Parlando con la gente del quartiere, anche con alcuni di quelli che hanno cercato di vendicare subito il povero anziano con un tentativo di linciaggio sedato dagli agenti della Squadra Mobile, emerge un odio viscerale per quel 36enne che picchiava i genitori ed è stato protagonista di “Episodi disgustosi”.

Eccone alcuni:”Una volta ha attaccato a una catena il dobermann e gli ha spento le sigarette addosso, totalmente ubriaco. O fatto di droga. Un’altra, completamente nudo, si è lanciato dalla finestra del primo piano con un ombrello… Eppoi, sempre col dobermann, dava fastidio alle donne del quartiere, aizzando il cane contro per farle spaventare. E’ stato più volte picchiato dagli uomini del quartiere per rimetterlo in riga, per fargliela smettere, ma non è servito. Tornava a casa e se la prendeva coi genitori”.

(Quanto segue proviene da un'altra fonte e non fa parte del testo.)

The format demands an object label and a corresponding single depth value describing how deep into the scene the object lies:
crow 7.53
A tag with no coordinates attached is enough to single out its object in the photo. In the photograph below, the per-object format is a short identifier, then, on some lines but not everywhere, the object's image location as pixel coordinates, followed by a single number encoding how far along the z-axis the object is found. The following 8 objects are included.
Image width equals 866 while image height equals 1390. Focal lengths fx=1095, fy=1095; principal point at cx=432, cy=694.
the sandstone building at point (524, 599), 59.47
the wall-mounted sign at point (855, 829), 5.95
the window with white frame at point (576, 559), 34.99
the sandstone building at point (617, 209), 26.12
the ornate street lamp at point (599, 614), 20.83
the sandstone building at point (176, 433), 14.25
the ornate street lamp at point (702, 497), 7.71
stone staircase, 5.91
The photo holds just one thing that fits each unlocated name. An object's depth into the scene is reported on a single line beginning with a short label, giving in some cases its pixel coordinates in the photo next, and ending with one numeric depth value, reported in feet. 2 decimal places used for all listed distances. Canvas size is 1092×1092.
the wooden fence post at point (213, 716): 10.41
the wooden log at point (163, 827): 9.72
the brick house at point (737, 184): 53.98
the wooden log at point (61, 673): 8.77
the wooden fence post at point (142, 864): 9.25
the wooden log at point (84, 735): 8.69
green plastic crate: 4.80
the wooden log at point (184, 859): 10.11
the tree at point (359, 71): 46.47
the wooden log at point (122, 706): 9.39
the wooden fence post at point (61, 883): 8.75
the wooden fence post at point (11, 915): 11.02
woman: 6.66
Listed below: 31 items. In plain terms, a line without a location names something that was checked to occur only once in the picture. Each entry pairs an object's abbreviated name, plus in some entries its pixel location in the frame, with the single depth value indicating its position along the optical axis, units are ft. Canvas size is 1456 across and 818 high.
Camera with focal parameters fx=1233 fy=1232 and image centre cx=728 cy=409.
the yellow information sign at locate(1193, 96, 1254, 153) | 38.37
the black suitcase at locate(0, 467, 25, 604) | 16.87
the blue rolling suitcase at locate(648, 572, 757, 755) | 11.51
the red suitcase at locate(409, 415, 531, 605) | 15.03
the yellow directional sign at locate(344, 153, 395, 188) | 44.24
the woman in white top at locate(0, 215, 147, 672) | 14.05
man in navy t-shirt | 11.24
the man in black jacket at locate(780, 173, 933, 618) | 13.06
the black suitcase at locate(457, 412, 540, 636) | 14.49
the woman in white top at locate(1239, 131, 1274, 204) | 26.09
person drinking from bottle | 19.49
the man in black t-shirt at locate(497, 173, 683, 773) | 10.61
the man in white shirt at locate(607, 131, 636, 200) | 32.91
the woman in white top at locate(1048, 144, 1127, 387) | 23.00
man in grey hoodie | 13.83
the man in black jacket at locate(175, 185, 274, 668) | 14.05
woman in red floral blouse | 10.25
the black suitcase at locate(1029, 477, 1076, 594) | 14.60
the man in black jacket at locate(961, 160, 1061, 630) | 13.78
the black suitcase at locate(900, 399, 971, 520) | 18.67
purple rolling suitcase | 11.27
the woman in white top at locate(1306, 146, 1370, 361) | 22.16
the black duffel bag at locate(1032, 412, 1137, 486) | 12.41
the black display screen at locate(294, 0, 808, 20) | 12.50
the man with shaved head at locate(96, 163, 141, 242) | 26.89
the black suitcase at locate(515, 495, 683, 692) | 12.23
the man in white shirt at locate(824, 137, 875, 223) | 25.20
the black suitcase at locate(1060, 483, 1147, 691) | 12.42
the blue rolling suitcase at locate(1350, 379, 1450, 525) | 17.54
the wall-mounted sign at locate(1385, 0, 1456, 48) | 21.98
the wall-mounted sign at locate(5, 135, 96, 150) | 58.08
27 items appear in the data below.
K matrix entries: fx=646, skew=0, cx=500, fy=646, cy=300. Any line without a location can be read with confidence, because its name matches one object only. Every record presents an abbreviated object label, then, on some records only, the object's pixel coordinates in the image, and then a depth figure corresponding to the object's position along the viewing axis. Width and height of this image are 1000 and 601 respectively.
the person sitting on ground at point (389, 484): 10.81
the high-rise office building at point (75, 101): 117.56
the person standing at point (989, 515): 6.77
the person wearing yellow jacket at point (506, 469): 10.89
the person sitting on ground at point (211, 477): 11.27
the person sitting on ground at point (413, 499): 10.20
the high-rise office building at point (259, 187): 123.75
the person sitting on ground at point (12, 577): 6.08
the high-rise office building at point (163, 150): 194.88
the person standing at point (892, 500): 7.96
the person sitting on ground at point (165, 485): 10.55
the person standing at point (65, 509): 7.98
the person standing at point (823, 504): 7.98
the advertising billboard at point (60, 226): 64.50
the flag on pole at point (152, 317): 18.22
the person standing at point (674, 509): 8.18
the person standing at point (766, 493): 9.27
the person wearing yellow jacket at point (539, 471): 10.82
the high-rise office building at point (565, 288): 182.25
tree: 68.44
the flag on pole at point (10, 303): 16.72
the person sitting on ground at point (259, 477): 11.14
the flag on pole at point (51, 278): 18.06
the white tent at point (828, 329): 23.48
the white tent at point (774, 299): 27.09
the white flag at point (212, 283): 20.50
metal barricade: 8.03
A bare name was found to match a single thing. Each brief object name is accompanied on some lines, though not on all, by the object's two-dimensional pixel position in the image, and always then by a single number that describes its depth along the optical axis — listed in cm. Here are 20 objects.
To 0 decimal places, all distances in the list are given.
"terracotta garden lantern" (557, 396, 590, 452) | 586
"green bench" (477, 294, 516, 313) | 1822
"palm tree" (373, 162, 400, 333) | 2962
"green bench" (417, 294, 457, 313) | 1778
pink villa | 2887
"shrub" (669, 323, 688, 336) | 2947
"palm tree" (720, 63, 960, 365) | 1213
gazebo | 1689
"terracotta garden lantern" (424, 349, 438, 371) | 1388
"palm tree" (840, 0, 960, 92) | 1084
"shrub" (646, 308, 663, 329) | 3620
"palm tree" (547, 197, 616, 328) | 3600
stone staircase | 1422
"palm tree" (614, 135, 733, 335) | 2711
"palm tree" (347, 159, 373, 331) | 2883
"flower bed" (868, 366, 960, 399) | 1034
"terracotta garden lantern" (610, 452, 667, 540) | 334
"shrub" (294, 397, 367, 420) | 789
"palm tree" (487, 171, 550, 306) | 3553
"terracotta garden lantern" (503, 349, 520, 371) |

E anche sul movente, economico, non hanno mai avuto dubbi. Anzi, sono stati proprio i residenti a mettere gli inquirenti sulla strada giusta: “Non lavora – ci rivelano – e sfruttava le pensioni dei genitori. Secondo noi il piano consisteva nell’eliminare il padre per rubargli quella pensione che lui non voleva più farsi bruciare da quel parassita”.

Alberto Italia per ora si è avvalso della facoltà di non rispondere. La madre è stata ricoverata sola e sotto choc in ospedale. I cani (oltre al dobermann possedeva un San Bernardo) al canile comunale. Il padre non è più roba da gettare fra i rifiuti.

“Ora più riposare – commentano amareggiati dei vicini di casa – ha smesso di soffrire, poverino”.